---------- SUPPLIED DATA

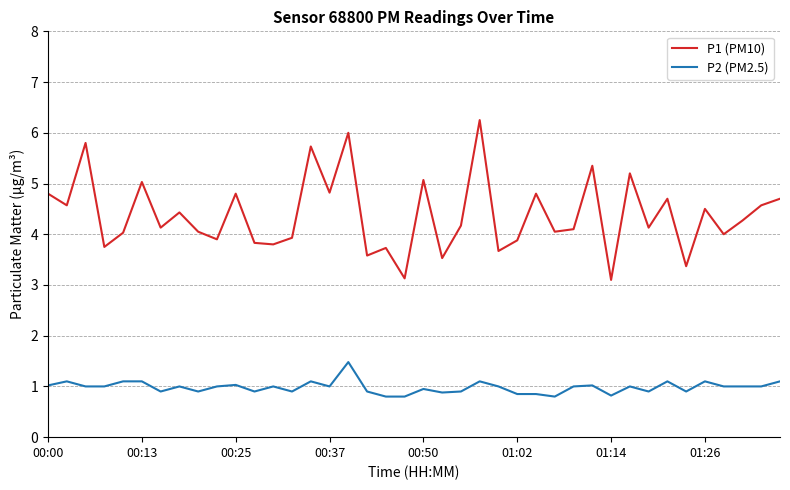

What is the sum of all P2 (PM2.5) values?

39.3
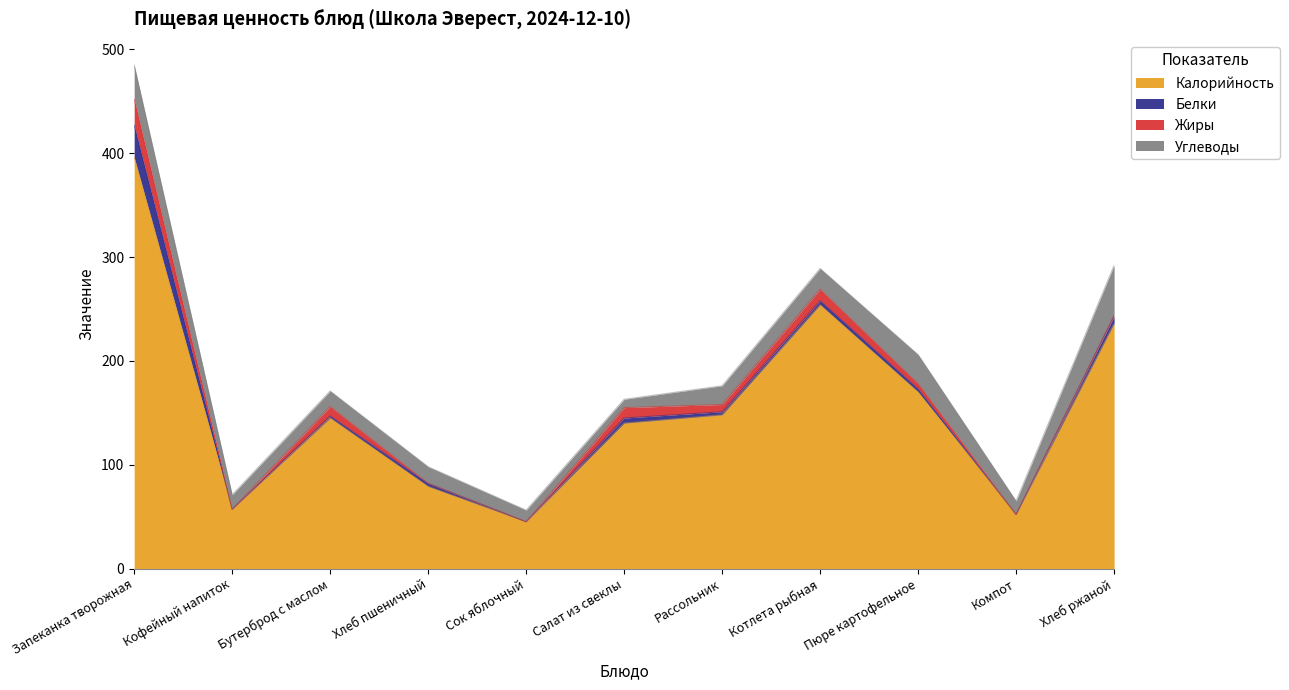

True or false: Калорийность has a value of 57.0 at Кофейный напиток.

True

--------------------

=== WORK ORDER ===
Express the lines above as a JSON list of strings, one string per line, leaving out blank lines and the picture markers.

=== YOUR RESPONSE ===
[
  "What is the sum of all P2 (PM2.5) values?",
  "39.3",
  "True or false: Калорийность has a value of 57.0 at Кофейный напиток.",
  "True"
]